### WHAT YOU WILL DO:
From the line with "trumpametražių organizacija filmų" through the line with "rajono savivaldybės meras", inclusive, return each line of the data below exactly and leave the rest out.

Stored data entries:
%%
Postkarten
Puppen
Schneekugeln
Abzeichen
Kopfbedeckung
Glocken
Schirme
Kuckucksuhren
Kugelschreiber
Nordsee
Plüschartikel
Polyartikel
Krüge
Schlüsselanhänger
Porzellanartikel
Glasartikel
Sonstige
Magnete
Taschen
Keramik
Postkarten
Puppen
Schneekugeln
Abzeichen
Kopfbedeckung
%%
%%
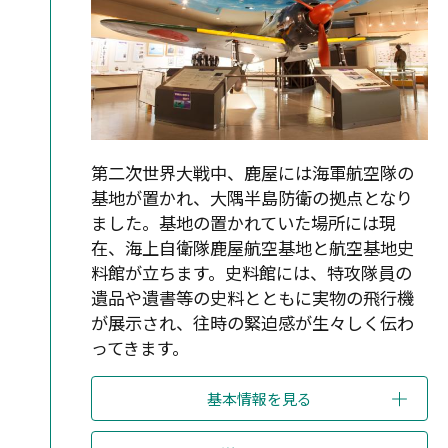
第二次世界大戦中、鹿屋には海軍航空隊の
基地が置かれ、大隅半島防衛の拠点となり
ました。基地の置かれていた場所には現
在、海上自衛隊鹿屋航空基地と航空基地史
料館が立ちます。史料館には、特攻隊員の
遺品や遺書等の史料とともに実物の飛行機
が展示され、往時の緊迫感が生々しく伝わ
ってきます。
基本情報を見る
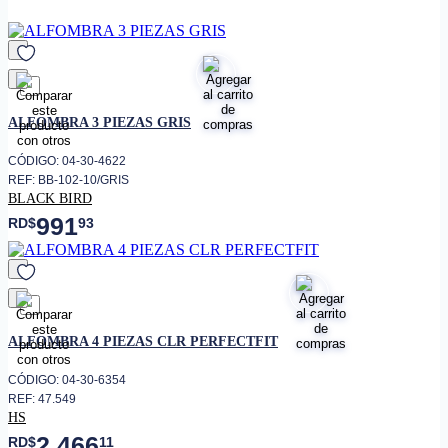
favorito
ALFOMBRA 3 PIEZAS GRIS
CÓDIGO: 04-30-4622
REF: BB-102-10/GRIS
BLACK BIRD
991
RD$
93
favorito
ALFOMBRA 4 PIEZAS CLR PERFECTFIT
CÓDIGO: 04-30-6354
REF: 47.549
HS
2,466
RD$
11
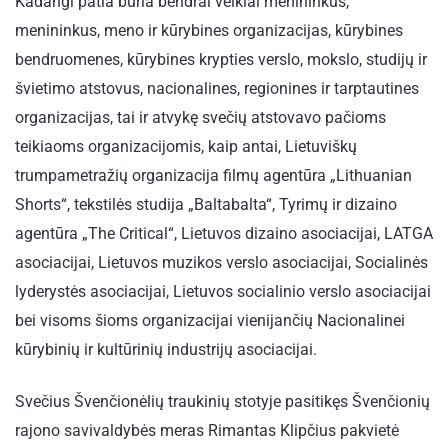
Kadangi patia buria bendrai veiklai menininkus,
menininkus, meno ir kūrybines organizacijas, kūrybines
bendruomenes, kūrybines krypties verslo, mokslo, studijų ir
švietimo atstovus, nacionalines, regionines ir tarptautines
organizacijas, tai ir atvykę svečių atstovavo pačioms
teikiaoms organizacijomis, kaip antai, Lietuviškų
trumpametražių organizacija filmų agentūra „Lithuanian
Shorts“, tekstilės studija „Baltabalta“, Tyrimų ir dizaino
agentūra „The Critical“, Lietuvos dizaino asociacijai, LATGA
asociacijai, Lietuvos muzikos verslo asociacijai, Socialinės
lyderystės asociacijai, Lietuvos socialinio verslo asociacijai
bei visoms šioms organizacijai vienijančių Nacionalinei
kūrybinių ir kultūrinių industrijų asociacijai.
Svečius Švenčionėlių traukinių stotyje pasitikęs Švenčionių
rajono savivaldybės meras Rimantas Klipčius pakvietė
%%
%%
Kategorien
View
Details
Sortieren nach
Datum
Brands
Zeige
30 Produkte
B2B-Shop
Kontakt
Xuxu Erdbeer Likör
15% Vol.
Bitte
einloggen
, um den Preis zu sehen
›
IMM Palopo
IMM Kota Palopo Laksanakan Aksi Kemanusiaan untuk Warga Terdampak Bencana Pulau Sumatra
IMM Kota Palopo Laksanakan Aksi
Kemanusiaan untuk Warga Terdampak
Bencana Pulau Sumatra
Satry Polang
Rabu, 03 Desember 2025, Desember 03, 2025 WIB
%%
### RESULT OF THIS EXERCISE:
trumpametražių organizacija filmų agentūra „Lithuanian
Shorts“, tekstilės studija „Baltabalta“, Tyrimų ir dizaino
agentūra „The Critical“, Lietuvos dizaino asociacijai, LATGA
asociacijai, Lietuvos muzikos verslo asociacijai, Socialinės
lyderystės asociacijai, Lietuvos socialinio verslo asociacijai
bei visoms šioms organizacijai vienijančių Nacionalinei
kūrybinių ir kultūrinių industrijų asociacijai.
Svečius Švenčionėlių traukinių stotyje pasitikęs Švenčionių
rajono savivaldybės meras Rimantas Klipčius pakvietė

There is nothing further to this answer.